EX-5.1 2 widepointex5one.htm LEGAL OPINION WidePoint Corporation Exhibit 5.1

Exhibit 5.1



       

FOLEY & LARDNER LLP

ATTORNEYS AT LAW

   


May 5, 2005

  



WASHINGTON HARBOUR

3000 K STREET, N.W., SUITE 500

WASHINGTON, D.C. 2007-5143

202.672.5300 TEL

202.672.5399 FAX

www.foley.com



Securities and Exchange Commission

450 Fifth Street, N.W.

Washington, D.C. 20549


Re:

WidePoint Corporation (the “Company”)

Registration Statement on Form S-1


To the commission:


We are counsel to the Company and have represented the Company in connection with the preparation of the Registration Statement on Form S-1, Amendment No. 1 to which is being filed today with Commission (together with all exhibits thereto, the “Registration Statement”). The Registration Statement relates to the secondary registration on behalf of certain shareholders (the “Selling Shareholders”) of 5,000,000 shares of common stock that are outstanding and held by four institutional shareholders and shares of common stock that are issuable to two institutional investors upon: (i) the conversion of 1,745,714 shares of the Company’s Series A Convertible Preferred Stock into 17,457,140 shares of common stock, and (ii) the exercise of warrants to purchase up to 8,739,999 shares of common stock.  The shares to be covered by the Registration Statement are hereinafter referred to as the “Shares.
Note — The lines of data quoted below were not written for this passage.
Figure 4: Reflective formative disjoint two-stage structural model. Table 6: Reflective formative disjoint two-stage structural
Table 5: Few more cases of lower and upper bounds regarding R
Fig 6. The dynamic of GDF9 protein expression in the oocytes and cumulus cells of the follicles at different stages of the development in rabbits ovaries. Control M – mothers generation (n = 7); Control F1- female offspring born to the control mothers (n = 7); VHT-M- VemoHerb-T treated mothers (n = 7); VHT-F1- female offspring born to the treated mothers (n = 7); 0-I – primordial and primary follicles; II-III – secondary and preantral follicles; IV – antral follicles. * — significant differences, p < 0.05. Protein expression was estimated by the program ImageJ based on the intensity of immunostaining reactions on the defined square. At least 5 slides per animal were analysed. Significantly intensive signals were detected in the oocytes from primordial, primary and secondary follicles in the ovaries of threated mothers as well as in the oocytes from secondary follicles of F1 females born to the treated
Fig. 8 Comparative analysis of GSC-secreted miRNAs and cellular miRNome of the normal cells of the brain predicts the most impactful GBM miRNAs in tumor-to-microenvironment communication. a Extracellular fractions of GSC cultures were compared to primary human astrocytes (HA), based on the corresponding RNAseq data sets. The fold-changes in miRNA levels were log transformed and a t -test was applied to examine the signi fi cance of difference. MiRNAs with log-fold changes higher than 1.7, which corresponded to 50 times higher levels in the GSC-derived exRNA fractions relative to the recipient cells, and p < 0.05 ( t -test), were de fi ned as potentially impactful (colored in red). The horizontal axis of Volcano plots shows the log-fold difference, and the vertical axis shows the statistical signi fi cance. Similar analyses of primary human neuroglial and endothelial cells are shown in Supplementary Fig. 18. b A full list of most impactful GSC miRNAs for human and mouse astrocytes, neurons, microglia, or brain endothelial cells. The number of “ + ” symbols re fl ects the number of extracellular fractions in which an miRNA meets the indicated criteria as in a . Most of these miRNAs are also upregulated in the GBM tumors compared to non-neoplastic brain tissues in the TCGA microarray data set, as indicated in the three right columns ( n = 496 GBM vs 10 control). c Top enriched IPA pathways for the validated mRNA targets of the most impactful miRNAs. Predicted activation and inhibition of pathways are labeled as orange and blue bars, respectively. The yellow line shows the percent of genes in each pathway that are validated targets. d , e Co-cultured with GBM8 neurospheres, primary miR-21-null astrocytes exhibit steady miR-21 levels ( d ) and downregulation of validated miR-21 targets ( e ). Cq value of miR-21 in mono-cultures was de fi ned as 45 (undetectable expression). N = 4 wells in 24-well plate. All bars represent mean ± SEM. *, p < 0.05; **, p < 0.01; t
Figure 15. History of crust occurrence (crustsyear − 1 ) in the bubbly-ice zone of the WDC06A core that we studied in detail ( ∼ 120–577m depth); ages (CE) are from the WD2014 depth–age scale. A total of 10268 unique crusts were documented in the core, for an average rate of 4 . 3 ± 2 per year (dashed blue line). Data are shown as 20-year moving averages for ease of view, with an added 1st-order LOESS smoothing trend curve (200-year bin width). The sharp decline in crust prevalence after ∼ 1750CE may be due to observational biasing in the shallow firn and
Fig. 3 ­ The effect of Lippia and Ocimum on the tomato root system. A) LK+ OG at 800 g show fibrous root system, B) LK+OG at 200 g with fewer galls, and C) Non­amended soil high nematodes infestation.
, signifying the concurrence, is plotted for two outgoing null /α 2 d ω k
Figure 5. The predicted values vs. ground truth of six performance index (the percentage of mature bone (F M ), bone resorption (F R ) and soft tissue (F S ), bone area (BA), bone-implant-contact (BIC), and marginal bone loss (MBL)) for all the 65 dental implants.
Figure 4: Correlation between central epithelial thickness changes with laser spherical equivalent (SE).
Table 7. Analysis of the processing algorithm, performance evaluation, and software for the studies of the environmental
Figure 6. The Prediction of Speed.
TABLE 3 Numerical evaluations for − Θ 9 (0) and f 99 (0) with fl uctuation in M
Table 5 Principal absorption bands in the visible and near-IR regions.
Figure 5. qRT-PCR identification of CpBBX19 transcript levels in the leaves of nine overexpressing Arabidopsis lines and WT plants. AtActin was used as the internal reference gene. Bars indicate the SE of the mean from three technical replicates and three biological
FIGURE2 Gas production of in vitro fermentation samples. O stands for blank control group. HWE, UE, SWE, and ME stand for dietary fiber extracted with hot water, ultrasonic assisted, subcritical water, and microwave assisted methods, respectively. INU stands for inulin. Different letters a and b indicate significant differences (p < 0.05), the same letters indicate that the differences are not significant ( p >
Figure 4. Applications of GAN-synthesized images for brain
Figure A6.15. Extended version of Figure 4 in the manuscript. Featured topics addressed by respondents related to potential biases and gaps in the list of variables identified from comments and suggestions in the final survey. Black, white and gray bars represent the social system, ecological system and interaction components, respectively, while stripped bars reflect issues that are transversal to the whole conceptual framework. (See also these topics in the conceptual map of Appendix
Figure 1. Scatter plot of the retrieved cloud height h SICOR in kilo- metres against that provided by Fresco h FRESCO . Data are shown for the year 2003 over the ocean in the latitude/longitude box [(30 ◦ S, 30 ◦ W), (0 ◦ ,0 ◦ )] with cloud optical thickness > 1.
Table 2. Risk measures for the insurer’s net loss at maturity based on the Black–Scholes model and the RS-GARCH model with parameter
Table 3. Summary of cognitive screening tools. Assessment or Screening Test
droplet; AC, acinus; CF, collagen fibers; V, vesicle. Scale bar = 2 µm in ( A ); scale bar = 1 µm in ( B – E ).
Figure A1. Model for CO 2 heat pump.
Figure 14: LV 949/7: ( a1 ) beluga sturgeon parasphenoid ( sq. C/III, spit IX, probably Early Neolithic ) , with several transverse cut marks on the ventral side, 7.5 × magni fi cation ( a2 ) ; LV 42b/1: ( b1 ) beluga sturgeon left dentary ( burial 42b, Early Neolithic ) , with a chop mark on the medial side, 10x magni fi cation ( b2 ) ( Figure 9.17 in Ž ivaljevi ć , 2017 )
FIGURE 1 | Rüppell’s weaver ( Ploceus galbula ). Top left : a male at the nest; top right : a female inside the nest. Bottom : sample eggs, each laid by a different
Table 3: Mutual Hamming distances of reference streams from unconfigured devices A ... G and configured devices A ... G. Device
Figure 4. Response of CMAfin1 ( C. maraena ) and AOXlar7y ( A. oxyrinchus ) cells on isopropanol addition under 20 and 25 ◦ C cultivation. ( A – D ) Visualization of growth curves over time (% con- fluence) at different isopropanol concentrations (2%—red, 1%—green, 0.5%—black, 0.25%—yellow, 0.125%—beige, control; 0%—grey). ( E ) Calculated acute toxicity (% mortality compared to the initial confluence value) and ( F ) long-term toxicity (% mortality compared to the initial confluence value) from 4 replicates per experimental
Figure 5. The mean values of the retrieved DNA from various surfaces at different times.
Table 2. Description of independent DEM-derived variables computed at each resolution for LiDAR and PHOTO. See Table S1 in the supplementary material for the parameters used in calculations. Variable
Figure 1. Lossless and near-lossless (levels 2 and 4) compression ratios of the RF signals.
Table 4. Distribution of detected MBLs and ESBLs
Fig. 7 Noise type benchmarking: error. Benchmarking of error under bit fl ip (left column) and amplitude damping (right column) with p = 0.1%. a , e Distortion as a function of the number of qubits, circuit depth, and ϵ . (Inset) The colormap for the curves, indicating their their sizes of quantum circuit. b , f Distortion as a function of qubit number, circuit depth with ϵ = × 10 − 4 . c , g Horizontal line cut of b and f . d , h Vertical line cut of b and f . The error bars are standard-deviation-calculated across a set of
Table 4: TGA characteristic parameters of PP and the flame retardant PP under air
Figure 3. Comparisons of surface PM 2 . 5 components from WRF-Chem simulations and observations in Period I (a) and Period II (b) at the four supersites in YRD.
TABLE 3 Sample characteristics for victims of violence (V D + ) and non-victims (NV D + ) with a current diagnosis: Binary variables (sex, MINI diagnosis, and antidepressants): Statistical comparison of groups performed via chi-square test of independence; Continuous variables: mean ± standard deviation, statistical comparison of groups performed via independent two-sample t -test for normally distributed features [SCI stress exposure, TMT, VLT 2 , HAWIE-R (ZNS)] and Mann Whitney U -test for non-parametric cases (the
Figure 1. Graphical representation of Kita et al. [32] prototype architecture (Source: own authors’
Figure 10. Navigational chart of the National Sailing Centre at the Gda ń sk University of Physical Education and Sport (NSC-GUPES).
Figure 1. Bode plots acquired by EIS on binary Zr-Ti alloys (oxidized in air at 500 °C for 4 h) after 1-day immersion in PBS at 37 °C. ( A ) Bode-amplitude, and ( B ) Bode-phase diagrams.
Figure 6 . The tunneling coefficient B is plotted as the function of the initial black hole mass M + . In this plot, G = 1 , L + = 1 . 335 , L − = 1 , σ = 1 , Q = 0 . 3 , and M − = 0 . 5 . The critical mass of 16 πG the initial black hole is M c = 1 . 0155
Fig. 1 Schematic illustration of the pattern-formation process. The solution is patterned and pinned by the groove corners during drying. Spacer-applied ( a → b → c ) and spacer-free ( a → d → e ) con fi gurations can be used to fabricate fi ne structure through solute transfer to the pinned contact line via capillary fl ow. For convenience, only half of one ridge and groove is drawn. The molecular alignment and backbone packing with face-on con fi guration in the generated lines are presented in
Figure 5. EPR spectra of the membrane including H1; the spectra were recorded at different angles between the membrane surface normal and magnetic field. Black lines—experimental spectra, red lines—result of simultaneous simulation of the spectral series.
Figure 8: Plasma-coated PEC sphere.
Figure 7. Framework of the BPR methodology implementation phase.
This opinion is being delivered to the Commission as Exhibit 5.1 to the Registration Statement.


We have examined (i) the Certificate of Incorporation, and all amendments thereto, of the Company, certified by the Secretary of the State of the State of Delaware, (ii) the By-laws of the Company, certified by the Secretary of the Company as being those currently in effect, (iii) the registration Statement, and (iv) such other corporate records, certificates, documents and other instruments as in our opinion are necessary or appropriate in connection with expressing the opinions set forth below.


Based upon the foregoing, it is our opinion that (A) the Company is a corporation duly organized and existing under the laws of the State of Delaware; and (B) the Shares to be issured to and sold by the Selling Shareholders will be, when sold in accordance with the prospectus disclosure contained in the Registration Statement, legally issued, fully paid and non-assessable.


This firm hereby consents to the reference to it in the Registration Statement and the filing of this opinion as Exhibit 5.1 thereto.